Bright Sunny Day — Garden Visit

The clear blue sky was far too tempting — and I succumbed! I checked over my camera kit, and in addition to the EOS R with the Sigma Sports 60-600mm lens, I decided I would give the LUMIX FZ 20001 an outing. I packed the car having checked my tripod and head were already in the boot, and headed north from Marston Moretaine.
The drive to my planned destination was uneventful, and the blue sky was even clearer than I could have hoped. My arrival had not been announced, so I was pleasantly surprised to see familiar faces after parking my car, and starting to mount my camera and long lens on to my heavy tripod.

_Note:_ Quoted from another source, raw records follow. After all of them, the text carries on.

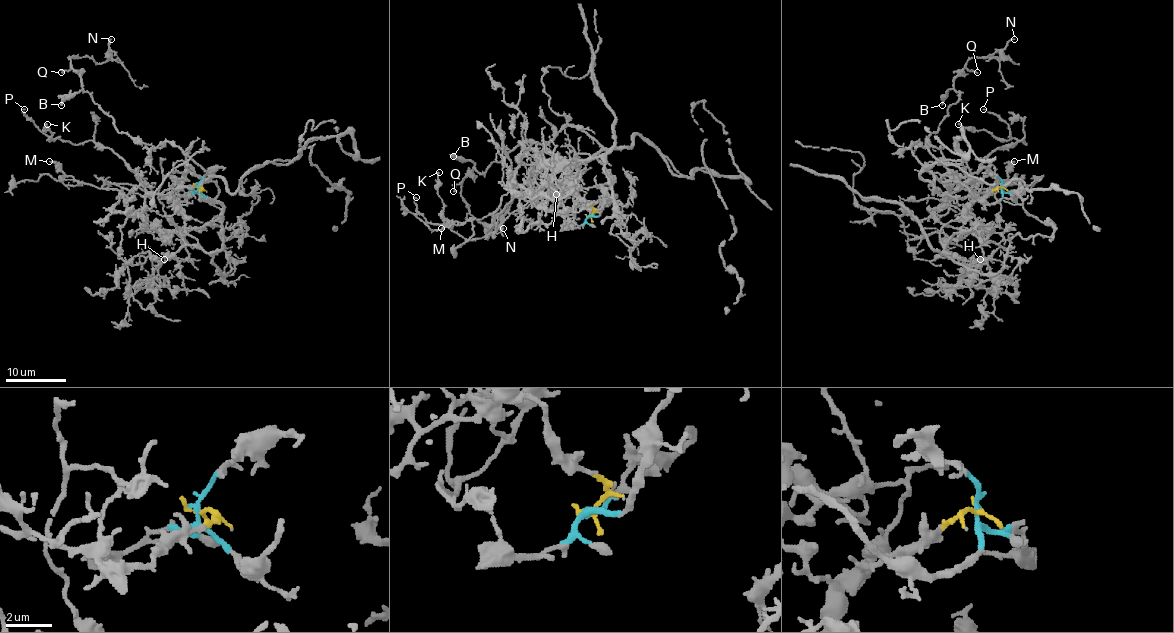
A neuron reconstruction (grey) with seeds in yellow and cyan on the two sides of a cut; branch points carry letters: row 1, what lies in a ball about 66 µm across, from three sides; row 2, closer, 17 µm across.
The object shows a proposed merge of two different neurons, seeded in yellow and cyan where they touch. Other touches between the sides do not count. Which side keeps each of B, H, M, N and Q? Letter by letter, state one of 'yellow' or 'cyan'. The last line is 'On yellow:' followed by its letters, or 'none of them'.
B: cyan
H: yellow
M: cyan
N: cyan
Q: cyan
On yellow: H

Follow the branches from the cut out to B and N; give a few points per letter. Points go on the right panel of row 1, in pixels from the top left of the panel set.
B: (1002, 187), (990, 204), (979, 201), (914, 155), (917, 142), (931, 145), (958, 91), (950, 88), (941, 105)
N: (1002, 187), (982, 204), (934, 175), (911, 146), (931, 145), (967, 61), (1014, 63), (1003, 53), (1014, 38)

Once that was completed I entered my friend’s garden and set down the tripod on her patio, and by that time the dogs had presumably barked themselves hoarse, because they now fell silent! By this time I had met other family members and been offered a cup of tea, which was accepted gratefully.

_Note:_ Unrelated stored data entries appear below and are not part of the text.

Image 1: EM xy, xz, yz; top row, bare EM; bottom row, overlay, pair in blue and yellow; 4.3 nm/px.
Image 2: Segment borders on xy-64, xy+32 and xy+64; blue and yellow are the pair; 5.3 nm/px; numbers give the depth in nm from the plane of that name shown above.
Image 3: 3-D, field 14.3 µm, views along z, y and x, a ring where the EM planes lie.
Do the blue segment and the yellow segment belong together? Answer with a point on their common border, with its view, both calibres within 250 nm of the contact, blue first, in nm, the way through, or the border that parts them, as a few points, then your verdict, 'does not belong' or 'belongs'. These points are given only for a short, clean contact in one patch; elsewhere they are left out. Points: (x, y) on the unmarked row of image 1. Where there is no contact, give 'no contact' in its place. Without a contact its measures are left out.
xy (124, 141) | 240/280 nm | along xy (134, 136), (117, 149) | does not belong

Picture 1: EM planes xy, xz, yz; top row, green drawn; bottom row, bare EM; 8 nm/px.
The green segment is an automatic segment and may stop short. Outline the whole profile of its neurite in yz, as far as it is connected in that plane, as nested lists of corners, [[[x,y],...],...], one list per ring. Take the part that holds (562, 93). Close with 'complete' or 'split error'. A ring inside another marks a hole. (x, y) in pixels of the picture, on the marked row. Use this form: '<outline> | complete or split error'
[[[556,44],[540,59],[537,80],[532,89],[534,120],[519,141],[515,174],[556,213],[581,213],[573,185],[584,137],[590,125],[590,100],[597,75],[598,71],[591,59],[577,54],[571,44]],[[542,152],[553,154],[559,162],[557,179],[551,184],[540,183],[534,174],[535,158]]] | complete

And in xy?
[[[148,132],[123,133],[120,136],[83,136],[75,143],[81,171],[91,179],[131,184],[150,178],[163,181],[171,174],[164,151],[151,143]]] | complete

One of the dogs was now happily settled across the open door leading to the kitchen, so using the handheld LUMIX I captured that quiet moment, little did I realise at that point, that the camera on the tripod with its long lens attached was going to spend the rest of my afternoon visit exactly where I placed it upon arrival! I spent the greater part of my time relaxing and chatting, only picking up the camera towards the end of the afternoon as the sun was lowering, and taking a leisurely walk taking pictures of some of the flowers blooming in the beds surrounding the lawn. Unlike a previous visit when the birds were flying in and out of the garden to the trees beyond the drive, it seemed as if my presence with a camera on this occasion was not as welcome as it had been on my earlier visit.
I did take a single picture of one of the avian visitors, but it was not worthy of inclusion to the gallery, and my picture-taking was confined to the family dog and flowers and leaves. The heavy tripod and camera was simply disassembled and repacked into my car without ever coming into service! I had a very relaxing and welcoming visit with more conversation than picture-taking, but the small LUMIX camera once again proved itself very capable and worthy of being with me whenever I venture out in my car.
I am really grateful for the opportunity to take pictures in this garden.